> [Problems to work on]
- 1) From the LavaCvxr documentation, copy the passage word for word that begins at the words "Documented in LavaCvxr" and stops after the words "the K-fold cross-validation.".
- 2) According to the LavaCvxr documentation, how are the tuning parameters lambda1 and lambda2 chosen?
- 3) Decide whether each statement agrees with the LavaCvxr documentation, answering yes or no and quoting the deciding words: (a) The post-lava method corrects the shrinkage bias of lava. (b) For the 'Profile' or 'Iteration' method, a long vector of Lambda2 is recommended. (c) The 'Profile' and 'Iteration' methods rely on the 'Lavash' function.

> [Excerpt provided]
********************
R/LavaCvxr.R
In LavaCvxr: Lava Estimation for the Sum of Sparse and Dense Signals(3 Methods)

Documented in LavaCvxr

#'@name LavaCvxr
#'@aliases  LavaCvxr
#'
#' @title Lava Estimation for the Sum of Sparse and Dense Signals(3 Methods).
#'
#' @description The lava estimation is used to recover signals that is the sum of a sparse signal and a dense signal.
#' The post-lava method corrects the shrinkage bias of lava.
#' The model is Y=X*B+error,
#'  where B can be decomposed into B(theta)=dense part(beta)+sparse part(delta).
#'  Lava solves the following problem: min_[beta,delta] 1/n*|Y-X*(beta+delta)|_2^2+lamda2*|beta|_2^2+lambda1*|delta|_1.
#'  The final estimator is theta, which is theta=beta+delta. Both tuning parameters lambda1 and lambda2 are chosen using the K-fold cross-validation.
#'
#' @details If you choose \code{'Profile'} method or \code{'Iteration'} method, we recommend using a relatively long vector of Lambda1
#' (e.g., 50 or 100 values),
#' but a short vector of Lambda2 (e.g., within 10).
#' Higher dimensions of Lambda2 substantially increase the computational time because a 'for' loop is called for Lambda2.
#' \code{'Profile'} and \code{'Iteration'} depends on the 'Lavash' function in 'Lavash' package. For more details, please see the document for 'Lavash'.
#'
#' @param  X n by p data matrix, where n and p respectively denote the sample size and the number of regressors.
********************
> [Supplied data]
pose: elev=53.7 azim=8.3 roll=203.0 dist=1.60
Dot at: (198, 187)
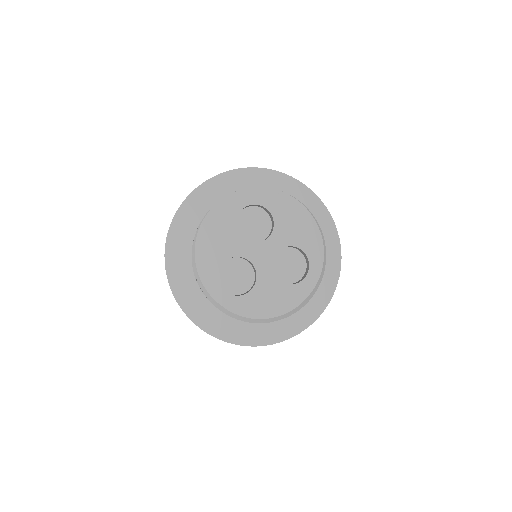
********************
> [Results of the tasks]
- 1)
Documented in LavaCvxr

#'@name LavaCvxr
#'@aliases  LavaCvxr
#'
#' @title Lava Estimation for the Sum of Sparse and Dense Signals(3 Methods).
#'
#' @description The lava estimation is used to recover signals that is the sum of a sparse signal and a dense signal.
#' The post-lava method corrects the shrinkage bias of lava.
#' The model is Y=X*B+error,
#'  where B can be decomposed into B(theta)=dense part(beta)+sparse part(delta).
#'  Lava solves the following problem: min_[beta,delta] 1/n*|Y-X*(beta+delta)|_2^2+lamda2*|beta|_2^2+lambda1*|delta|_1.
#'  The final estimator is theta, which is theta=beta+delta. Both tuning parameters lambda1 and lambda2 are chosen using the K-fold cross-validation.

- 2) They are chosen using K-fold cross-validation.

- 3)
(a) Yes: "The post-lava method corrects the shrinkage bias of lava."
(b) No: "but a short vector of Lambda2 (e.g., within 10)."
(c) Yes: "depends on the 'Lavash' function in 'Lavash' package."